How to Raise NT's Price Quietly

Microsoft walks softly and carries a big stick

Since its inception, the Enterprise Edition of Windows NT Server has troubled me. Why does the software package cost so much and offer so little additional value? Recently an insider offered me an answer--­a really scary answer.

Slippery Pricing
When Microsoft wants to raise a product's price, it does so unobtrusively, often through the product's licensing provisions. By changing software licensing, the company makes apples-to-apples comparisons of two products or two versions of a product difficult.

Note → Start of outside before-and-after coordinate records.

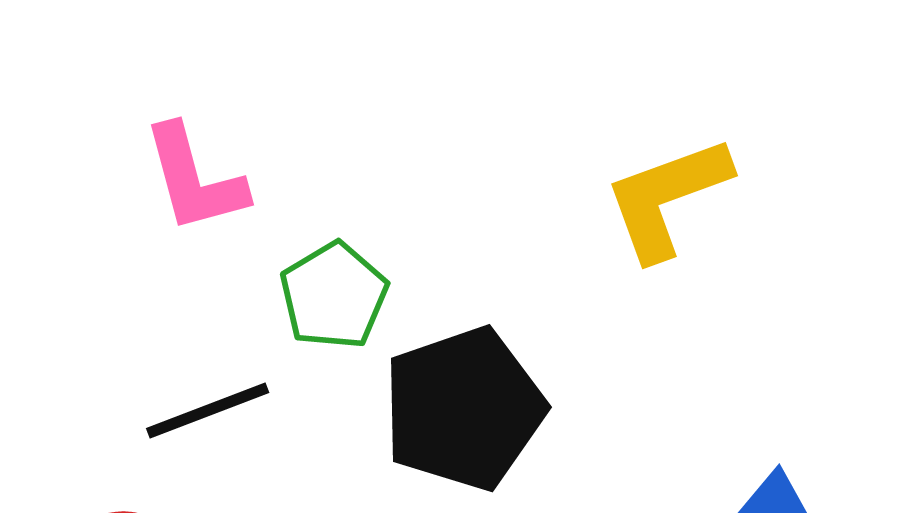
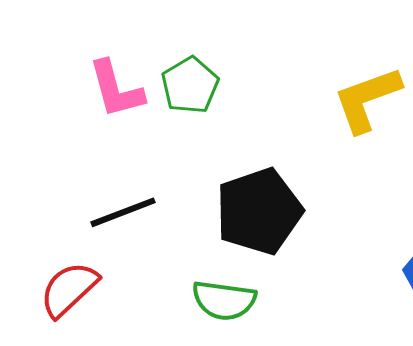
green pentagon: (334, 296) -> (190, 85), moved

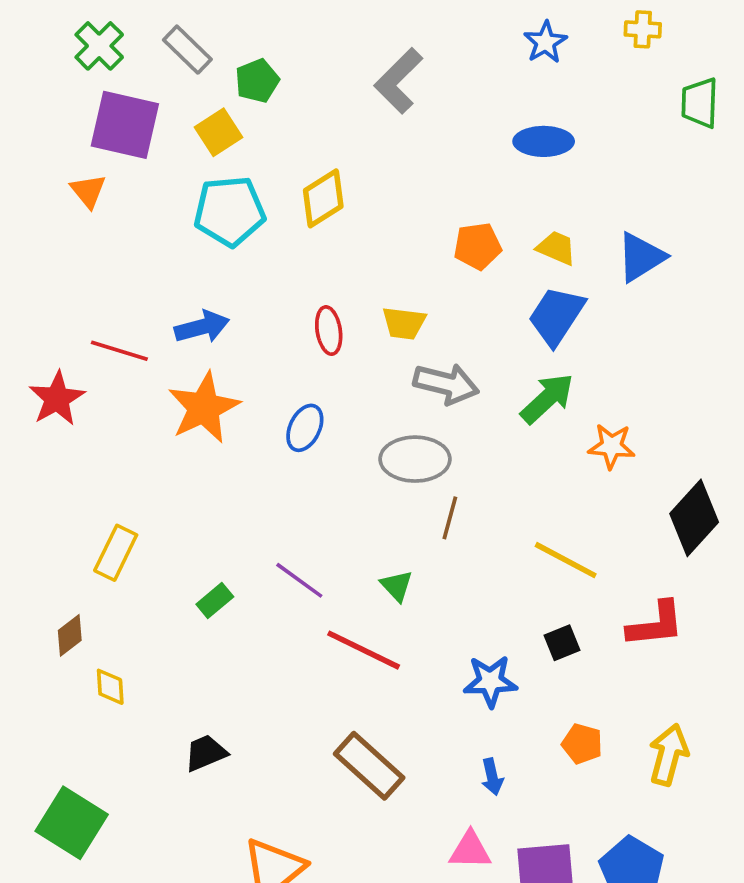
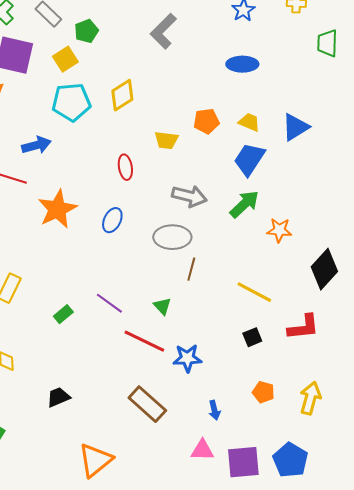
yellow trapezoid: (404, 323) -> (166, 140), moved
blue arrow: (202, 327) -> (36, 145), moved
blue star: (490, 681) -> (187, 358), moved

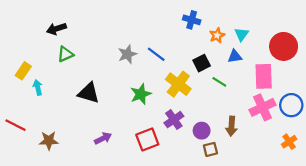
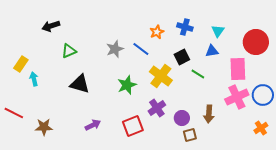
blue cross: (192, 20) -> (185, 27), moved
orange star: (217, 35) -> (157, 32), moved
green triangle: (65, 54) -> (69, 51), moved

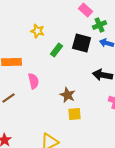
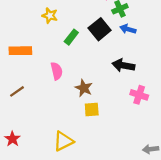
black square: (82, 43) -> (100, 29), turned 36
pink semicircle: (34, 81) -> (57, 71), moved

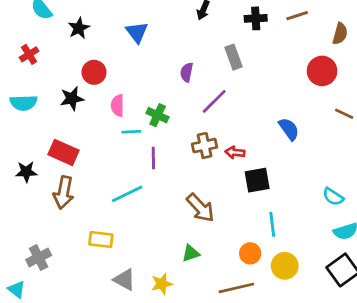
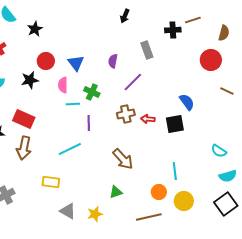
black cross: (256, 18) -> (173, 30), moved
blue triangle: (137, 32) -> (76, 63), moved
black square: (257, 180) -> (175, 124), moved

Back when NT 3.1 appeared and Microsoft wanted to woo customers away from Novell, you could buy NT Advanced Server 3.1 for $1500. For that fee, you could put as many users on an NT server as you liked. This was an excellent deal compared with NetWare 3.11's pricing, so NT gained market momentum. Microsoft changed its pricing structure for NT Server 3.5, requiring customers to purchase a $40 Client Access License (CAL) for each user. Then came NT Server 4.0, Standard Edition, which costs $809 with five CALs. At $40 per CAL, NT Server 4.0 without clients is worth $609. Now Microsoft has thrown NT Server 4.0, Enterprise Edition into the mix. Enterprise Edition comes with 20 CALs and costs $3999, so Microsoft must reckon Enterprise Edition is worth $3199, more than five times as expensive as NT Server 4.0, Standard Edition. (I found all these prices on Microsoft's Web site in late September 1998.)

Enterprise Edition's pricing has never made sense to me because the only reason I see to buy the product is Microsoft Cluster Server (MSCS). Most of Enterprise Edition's other goodies are esoteric or come free with the NT 4.0 Option Pack. MSCS is nice, but it lacks load balancing (although Microsoft recently purchased Valence Research to plug that hole) and requires expensive hardware and software. To run MSCS, you need two machines, extra Ethernet cards, an external drive array, and differential SCSI on the computers--­and you don't get much choice about which computers to buy, because Microsoft has approved far fewer machines for Enterprise Edition than for Standard Edition.

Despite these high hardware costs, MSCS's biggest expense is the enterprise software it requires. To attain MSCS's benefits, you have to buy special versions of your applications. SQL Server 6.5, Standard Edition isn't sufficient for MSCS servers; you need to buy SQL Server 6.5, Enterprise Edition to run the product on a Microsoft cluster. And although clusterizing an application is no big deal, a 25-user SQL Server 6.5, Enterprise Edition license retails for $7999--­$4000 more than the Standard flavor costs. I thought a cluster's OS accomplished most of the fault-tolerance work. I don't see how Microsoft can justify doubling the price of applications that run on MSCS when other clustering offerings (e.g., Digital Clusters for Windows NT) don't require clusterized applications.

A Revelation
A source inside Microsoft (I'd call him an unimpeachable source, but that word has other connotations these days) helped me understand why Enterprise Edition is so expensive. Enterprise Edition is just another way of quietly raising NT's price. My source told me that Enterprise Edition's pricing structure is the first step in a plan to seriously differentiate the two editions of NT. "Like most companies, Microsoft is mainly concerned about making its top few hundred or so customers happy," my source said. Fair enough. But then he continued, "The trick is in separating the markets. We feel that we've just plain put too much stuff in NT, and we're giving it away too cheaply. The idea is that we'll stop adding things to Standard Edition and do all the new and cool stuff in Enterprise Edition. We can charge a lot for Enterprise Edition because large customers buy it." Is this statement true? The source claimed access to some higher-ups in the Enterprise Edition development and marketing departments.

I've been reporting to you for several years about Windows 2000's (Win2K's--­formerly NT 5.0's) neat new features, but I never thought to ask which of those features run only on Windows 2000 Advanced Server (Win2K AS--­formerly NT 5.0, Enterprise Edition). Perhaps journalists need to make a habit of asking that question.